As part of our Aspire Programme we gave our students the chance to take part in writing a short story. Below is The Storyteller’s World which has been written by our winner Caitlin.

If you want to read all of the winners we have included the file below.

First Place: Caitlin Norman

The Storyteller’s World

It was a night for the storytellers. The sky was a murky black, with torrents of rain pouring down. Clashing thunder could be heard all around and the sky was frequently rent in two by forks of flashing lightning. No-one stepped outside. On nights like these, electricity was cut off and people huddled silently around flickering fires with blankets, waiting. In one group, it was to an old lady that everyone looked. She had lived for as long as anyone could remember and the stories she told seemed almost unfathomable. After a particularly loud clap of thunder, she began.

‘The world used to be full of life and dusted with magic. Nature stood tall and proud, cared for by the little folk and guarded from the evils hidden in the depths of the earth – the giants that had been trapped in wars long ago. The fairies ruled everything that grew: ancient forests that whispered secrets as you walked by; meadows of wildflowers full of pops of bright colour, like sprinkles on a cake; pools of water and flowing rivers so pure you could see your reflection in them. Colour was everywhere, ranging from the richest, fieriest ruby reds to the brightest yellows to the deepest, most vibrant purples. Animals, insects, birds, sprites, pixies and fairies could be found everywhere in this world of idyllic serenity.

Then there was the realm of the spirits. The non-corporeal beings roamed the deserts. Massive dunes stretched as far as the eye could see. Sand lay still, occasionally whisked up by a passing spirit and arranged into a new, swirling pattern. The land, like its inhabitants, was neither fully one thing or another – stuck between two worlds. The sands were solid, yet flowed like water; made up of rocks, yet silky smooth underfoot. Similarly, the spirits had no physical form and could not be seen but their presence was felt strongly wherever they were. Some wanderers might be lucky enough to see one, as they appeared like lights to guide travellers safely through their lands.

The mountains didn’t feel the same as the forests or the deserts. No strange aura could be felt as you approached; no magic in the air, carried along by the winds. But if you looked closely, you could see how the rocks and the caves told their own story. For it was underneath the mountains that the real treasure lay – in the lands of the dwarves and the goblins. Beneath the massive mounds of rock lay sprawling tunnels and cavernous pockets full of precious metals and stones. Rubies as dark as blood, emeralds bright and glistening, sapphires which shone blue as the sky, all could be found in abundance in the mines of the goblins. Diamonds bigger than your fist and brighter than stars sat in piles, carefully cut and polished in the dwarves’ workshops. No craftsmanship was more perfect. A few of the mountains were the guardhouses of the dragons – the last line of defence which kept the giants trapped beneath the earth. The dragons would occasionally send a burst of flame through the top of their mountain, leaving a cloud of ash and molten rock as a warning to the surrounding people.

For a while, the humans lived in peace with the magic of the world, making deals to keep everyone happy.

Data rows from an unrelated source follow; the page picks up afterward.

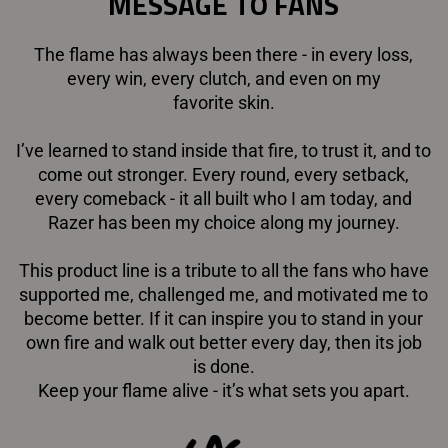
MESSAGE TO FANS
The flame has always been there - in every loss,
every win, every clutch, and even on my
favorite skin.
I’ve learned to stand inside that fire, to trust it, and to
come out stronger. Every round, every setback,
every comeback - it all built who I am today, and
Razer has been my choice along my journey.
This product line is a tribute to all the fans who have
supported me, challenged me, and motivated me to
become better. If it can inspire you to stand in your
own fire and walk out better every day, then its job
is done.
Keep your flame alive - it’s what sets you apart.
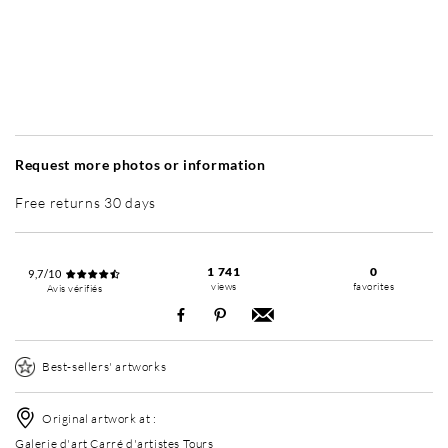
Without frame
Simplicité mat
Simplicité mat
Si
+ 4 700 RUB
+ 4 700 RUB
Request more photos or information
Free returns 30 days
1 741
0
9,7/10
views
favorites
Avis vérifiés
Best-sellers' artworks
Original artwork at :
Galerie d'art Carré d'artistes Tours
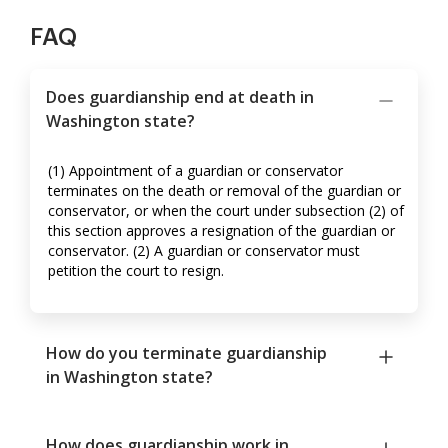
FAQ
Does guardianship end at death in
Washington state?
(1) Appointment of a guardian or conservator
terminates on the death or removal of the guardian or
conservator, or when the court under subsection (2) of
this section approves a resignation of the guardian or
conservator. (2) A guardian or conservator must
petition the court to resign.
How do you terminate guardianship
in Washington state?
How does guardianship work in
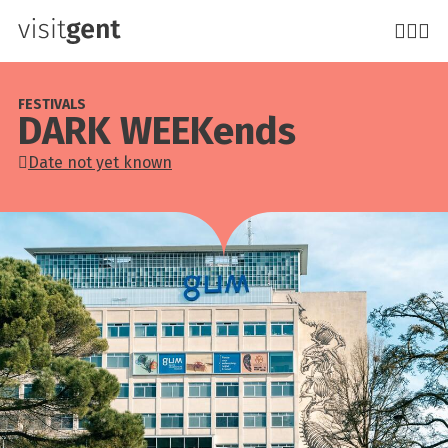
Skip
to
main
content
FESTIVALS
DARK WEEKends
Date not yet known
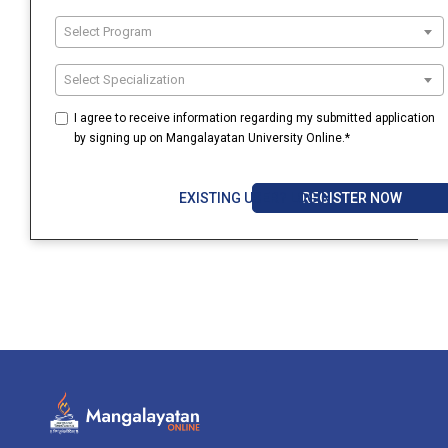
Select Program
Select Specialization
I agree to receive information regarding my submitted application
by signing up on Mangalayatan University Online.*
REGISTER NOW
EXISTING USER? LOGIN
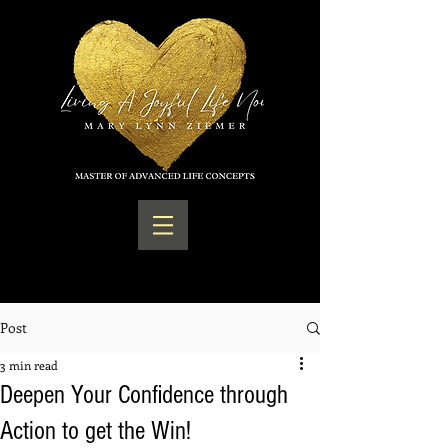
Post
3 min read
Deepen Your Confidence through
Action to get the Win!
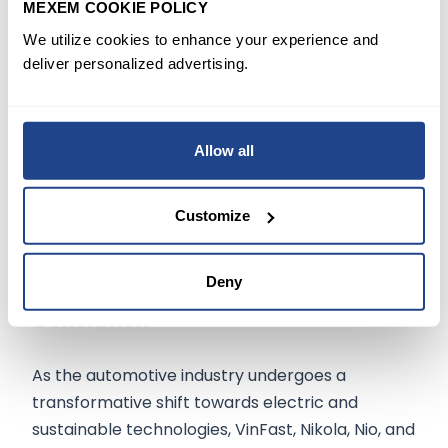
MEXEM COOKIE POLICY
reliable investment. Toyota's balanced
We utilize cookies to enhance your experience and
approach to new technology and traditional
deliver personalized advertising.
manufacturing sets it apart as a leader in the
automotive industry, making it a must-watch for
long-term investors.
Allow all
The company's recent investments in battery
technology could revolutionize its future
Customize
offerings.
Deny
Conclusion
As the automotive industry undergoes a
transformative shift towards electric and
sustainable technologies, VinFast, Nikola, Nio, and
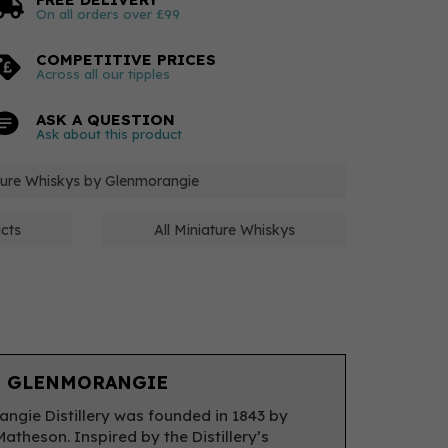
On all orders over £99
COMPETITIVE PRICES
Across all our tipples
ASK A QUESTION
Ask about this product
ature Whiskys by Glenmorangie
cts
All Miniature Whiskys
 GLENMORANGIE
ngie Distillery was founded in 1843 by
Matheson. Inspired by the Distillery’s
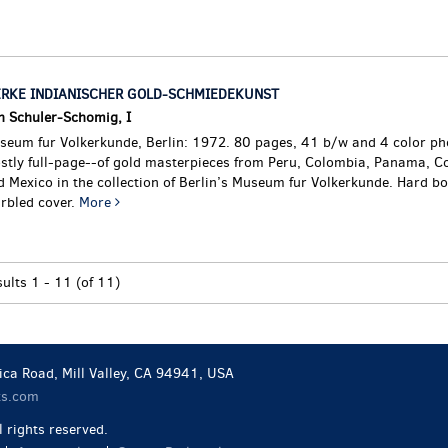
RKE INDIANISCHER GOLD-SCHMIEDEKUNST
n Schuler-Schomig, I
seum fur Volkerkunde, Berlin: 1972. 80 pages, 41 b/w and 4 color p
stly full-page--of gold masterpieces from Peru, Colombia, Panama, Co
 Mexico in the collection of Berlin’s Museum fur Volkerkunde. Hard bo
rbled cover.
More
sults
1 - 11 (of 11)
ca Road, Mill Valley, CA 94941, USA
ks.com
 rights reserved.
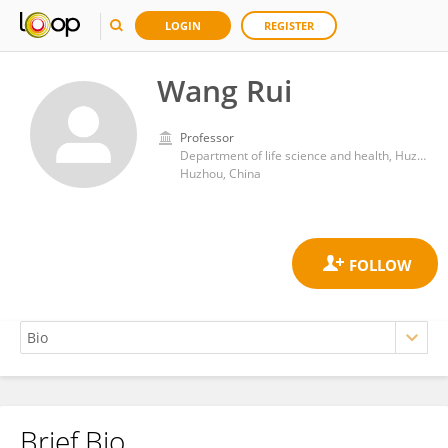
LOGIN
REGISTER
Wang Rui
Professor
Department of life science and health, Huzhou College
Huzhou, China
Brief Bio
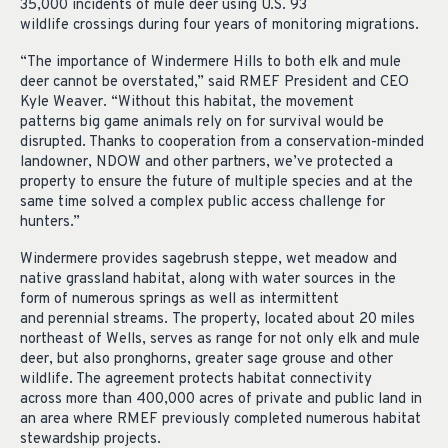
35,000
incidents
of
mule deer
using
U.S.
93
wildlife
crossings
during four years of
monitoring
migrations.
“The importance of
Windermere
Hills
to
both elk and mule
deer
cannot be overstated,” said RMEF President and CEO
Kyle Weaver. “Without this habitat, the movement
patterns
big game animals rely on for survival would be
disrupted. Thanks to cooperation from a conservation-minded
landowner,
NDOW
and other partners, we’ve protected
a
property to ensure the future of multiple species and at the
same time solved a complex public access challenge
for
hunters.”
Windermere provides sagebrush steppe, wet
meadow
and
native grassland habitat, along with water sources in the
form of
numerous
springs as well
as
intermittent
and
perennial streams.
The property,
located
about 20 miles
northeast of Wells, serves as
range
for not only elk and mule
deer, but also pronghorns, greater sage
grouse
and other
wildlife. The
agreement
protects
habitat connectivity
across
more than
400,000 acres
of private and public land
in
an area where RMEF previously completed numerous habitat
stewardship projects.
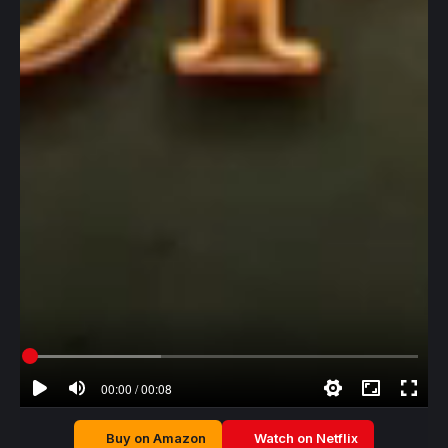
00:00 / 00:08
Buy on Amazon
Watch on Netflix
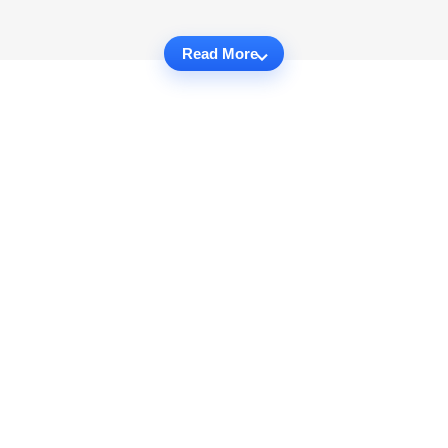
Read More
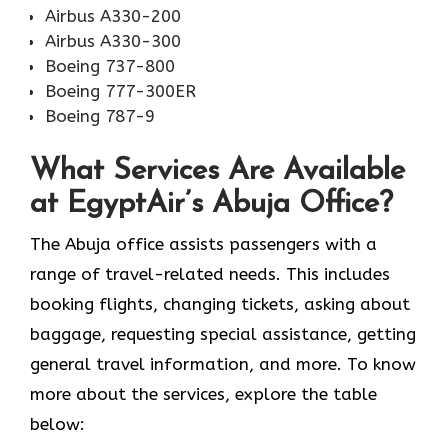
Airbus A330-200
Airbus A330-300
Boeing 737-800
Boeing 777-300ER
Boeing 787-9
What Services Are Available
at EgyptAir’s Abuja Office?
The Abuja office assists passengers with a
range of travel-related needs. This includes
booking flights, changing tickets, asking about
baggage, requesting special assistance, getting
general travel information, and more. To know
more about the services, explore the table
below:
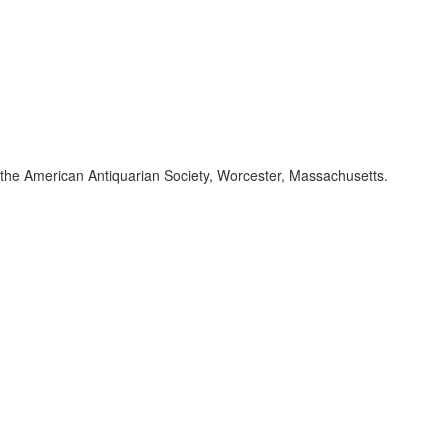
of the American Antiquarian Society, Worcester, Massachusetts.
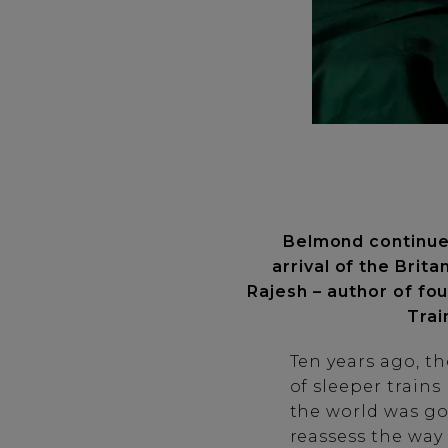
Belmond continues 
arrival of the Brita
Rajesh – author of fo
Trai
Ten years ago, th
of sleeper train
the world was go
reassess the way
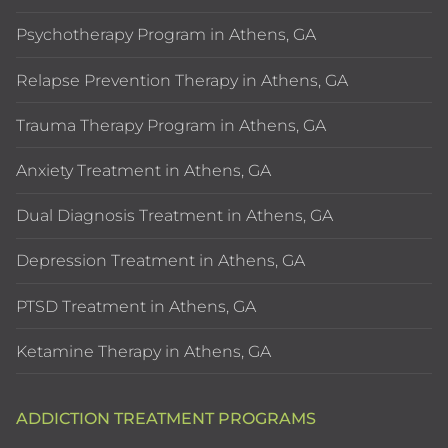
Psychotherapy Program in Athens, GA
Relapse Prevention Therapy in Athens, GA
Trauma Therapy Program in Athens, GA
Anxiety Treatment in Athens, GA
Dual Diagnosis Treatment in Athens, GA
Depression Treatment in Athens, GA
PTSD Treatment in Athens, GA
Ketamine Therapy in Athens, GA
ADDICTION TREATMENT PROGRAMS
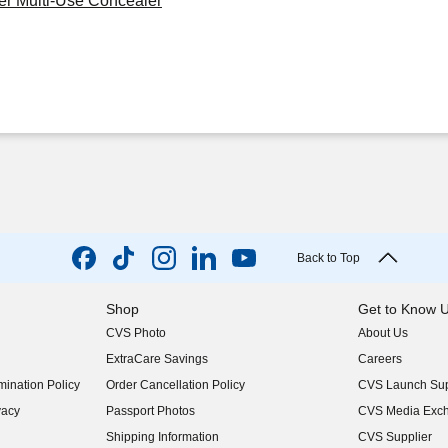
er Multi-Use Concealer
Back to Top
Shop
Get to Know 
CVS Photo
About Us
(opens in new w
ExtraCare Savings
Careers
(opens in new w
ination Policy
Order Cancellation Policy
CVS Launch Sup
(opens in new w
vacy
Passport Photos
CVS Media Exc
(opens in new w
Shipping Information
CVS Supplier
(opens in new w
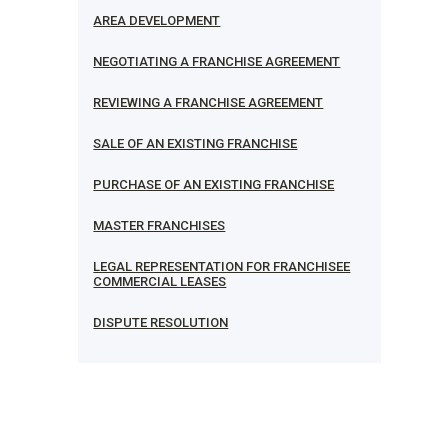
AREA DEVELOPMENT
NEGOTIATING A FRANCHISE AGREEMENT
REVIEWING A FRANCHISE AGREEMENT
SALE OF AN EXISTING FRANCHISE
PURCHASE OF AN EXISTING FRANCHISE
MASTER FRANCHISES
LEGAL REPRESENTATION FOR FRANCHISEE
COMMERCIAL LEASES
DISPUTE RESOLUTION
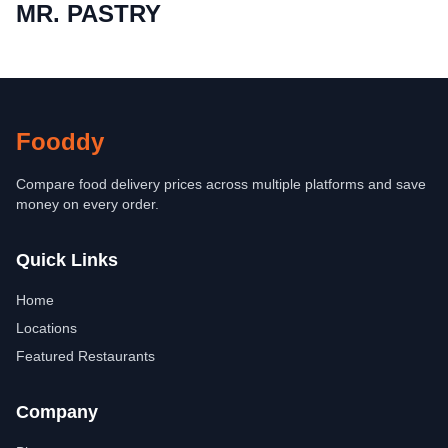
MR. PASTRY
Fooddy
Compare food delivery prices across multiple platforms and save
money on every order.
Quick Links
Home
Locations
Featured Restaurants
Company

The humans gave music to the fairies and, in return, were allowed to cut down a few trees to build their houses. They would write stories in exchange for animals as meat, paint pictures and take a few jewels. This balance kept the world running smoothly for years.

But then the humans began to get greedy, to forget about the magic they were allowed to take advantage of. They started chopping down more trees to gain more space, burning dangerous fuels in order to run giant factories, stealing the earth’s resources, like oil, and not caring about the consequences of spills. The lands were commercialised and humans took jewels and metals without giving back. The world became polluted and the darkness within began to stir. The humans ignored the signs and refused to change their ways. Eruptions from the dragons became more frequent but, by this point, the humans had forgotten what they meant. The effects were too great – too many trees burned, too many rivers polluted, too much smog. The humans blamed the magic then, for not being enough to save them, and the natural caretakers of the world were hunted down.

The day that magic left the world was the day that the sky turned red. The dragons fell silent and turned to stone, trapped in their own prisons. The little folk became wraith like, nothing more than passing shadows. Smog blanketed civilisation and, what had once been full of life, was now a barren wasteland, drained dry by the humans. They tried to create their own magic, developing advanced technology and experimenting with different chemicals but nothing worked. They discovered it was so much easier to destroy than it was to create but by then, it was too late.

Without magic keeping the balance, the giants grew restless. Although they were trapped deep below the ground, they could feel the bonds holding them there weakening. They started banging on the walls of their prisons, sending earthquakes shuddering through the human cities. Floods became more frequent and humans fled the devastation, hiding out in small groups and doing their best to survive. There they remain to this day, waiting and hoping for the magic to return.’

A small girl stared at those around her, she could see lots of wide eyes at this story. She wondered if any of it was true, if that was really why the ground sometimes shook and the world was so dark. She wanted to see a world full of colour and light and she vowed to herself in the darkness, that one day she would go looking for magic. One day she would find it.